> _YOUR INSTRUCTIONS_:
Below are records; say how many of their lines include the word "center", giving nothing but the number.

> _PROVIDED DATA_:
:::
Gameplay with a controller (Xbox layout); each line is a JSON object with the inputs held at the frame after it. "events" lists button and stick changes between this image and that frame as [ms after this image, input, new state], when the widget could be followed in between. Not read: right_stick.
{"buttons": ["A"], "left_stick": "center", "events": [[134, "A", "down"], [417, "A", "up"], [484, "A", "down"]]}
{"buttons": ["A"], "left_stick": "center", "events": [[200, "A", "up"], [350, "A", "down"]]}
:::
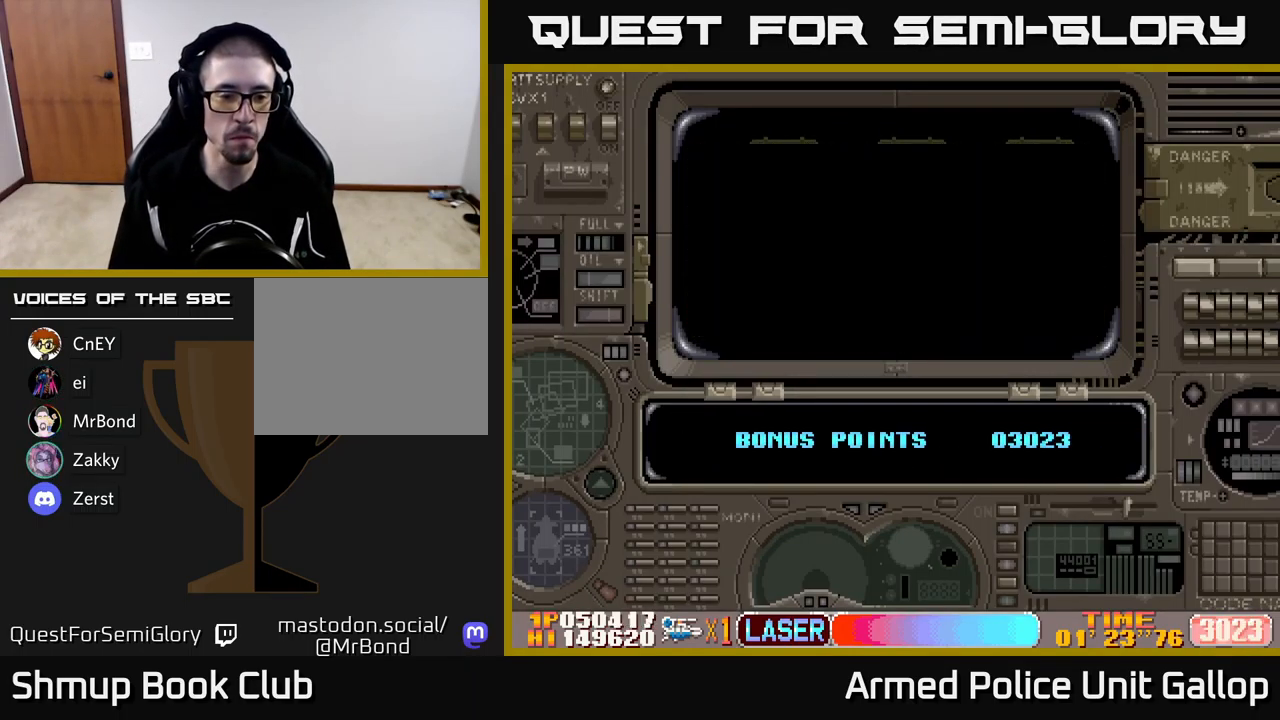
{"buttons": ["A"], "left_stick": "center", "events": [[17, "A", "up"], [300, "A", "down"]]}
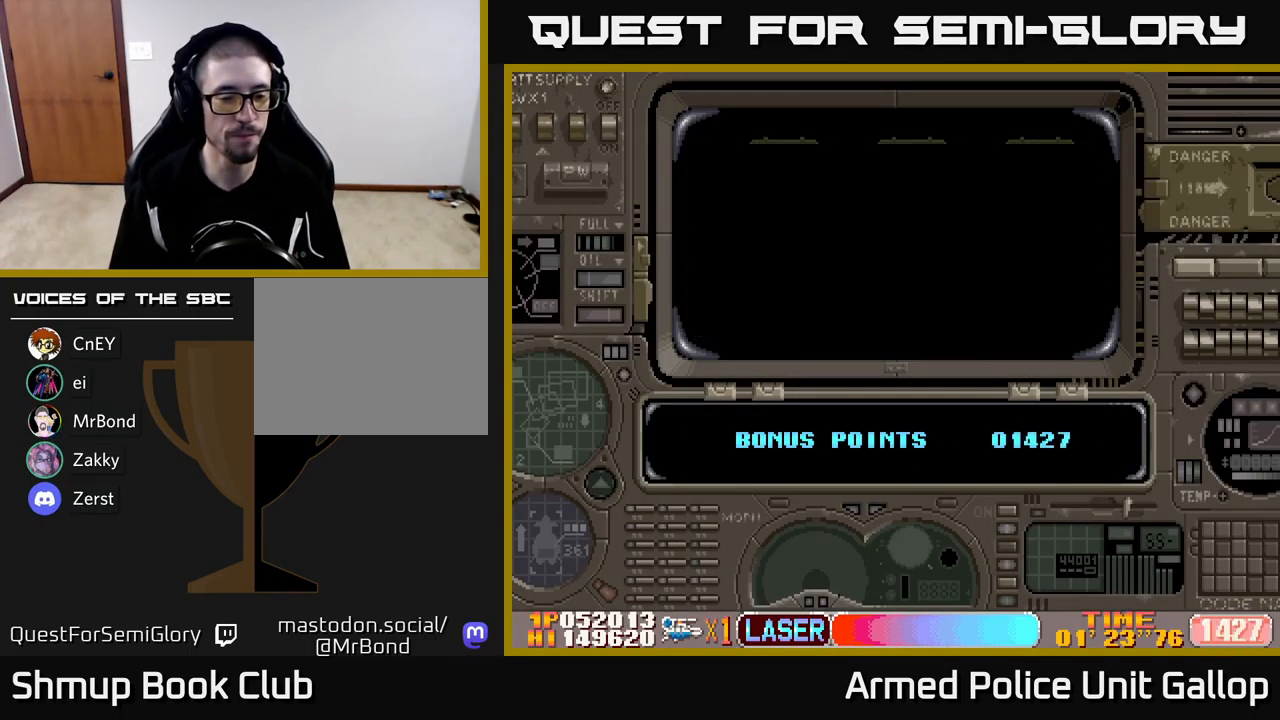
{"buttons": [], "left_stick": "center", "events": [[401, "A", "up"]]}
:::
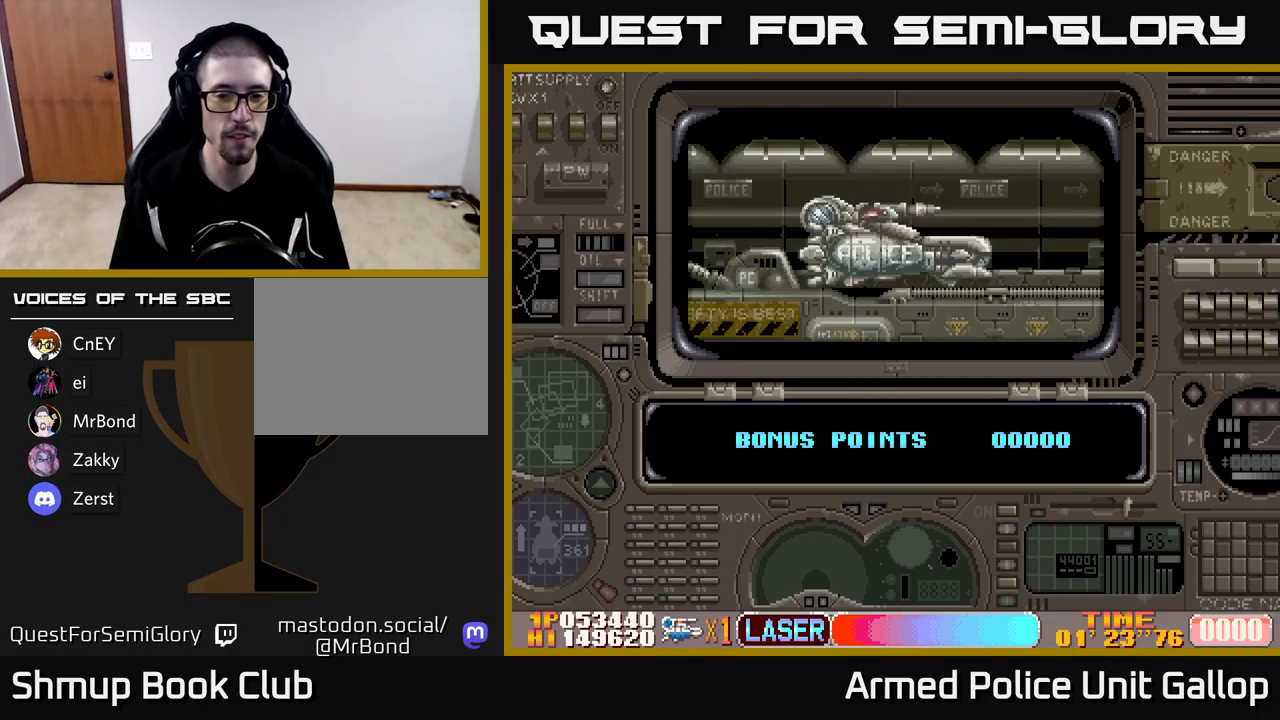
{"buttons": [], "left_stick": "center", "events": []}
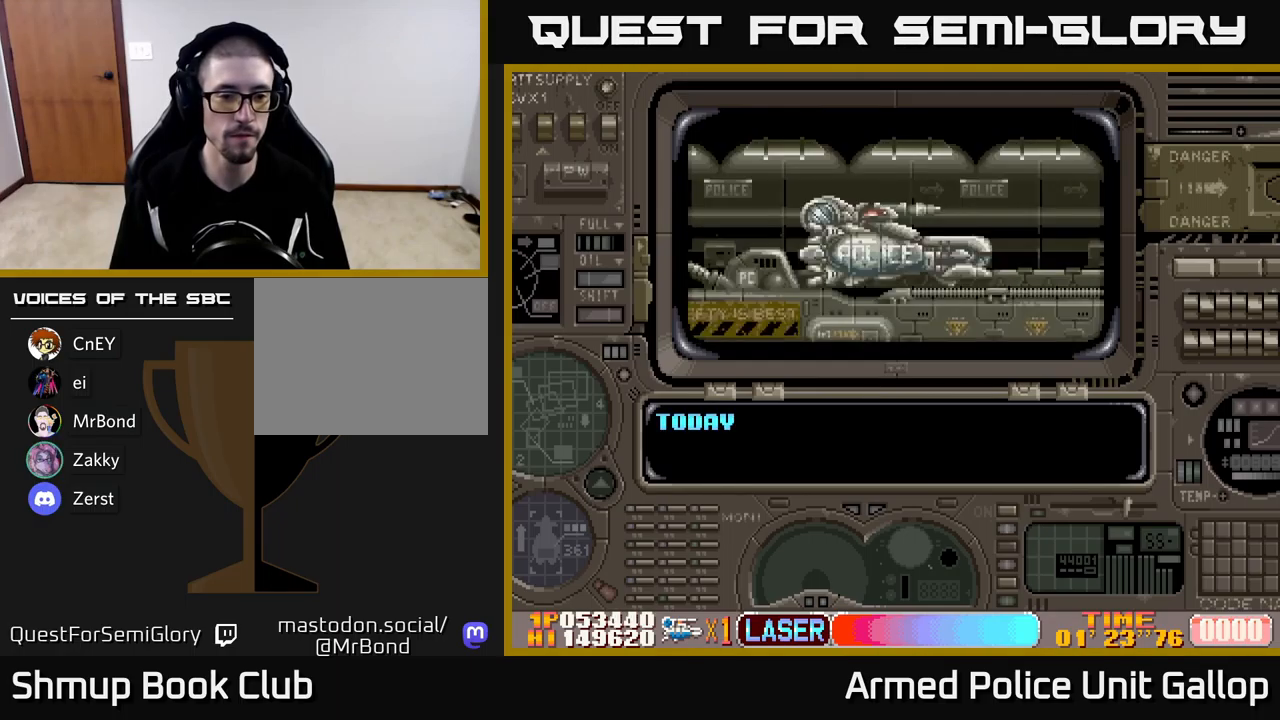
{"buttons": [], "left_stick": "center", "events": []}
:::
> _RESPONSE BOX_:
6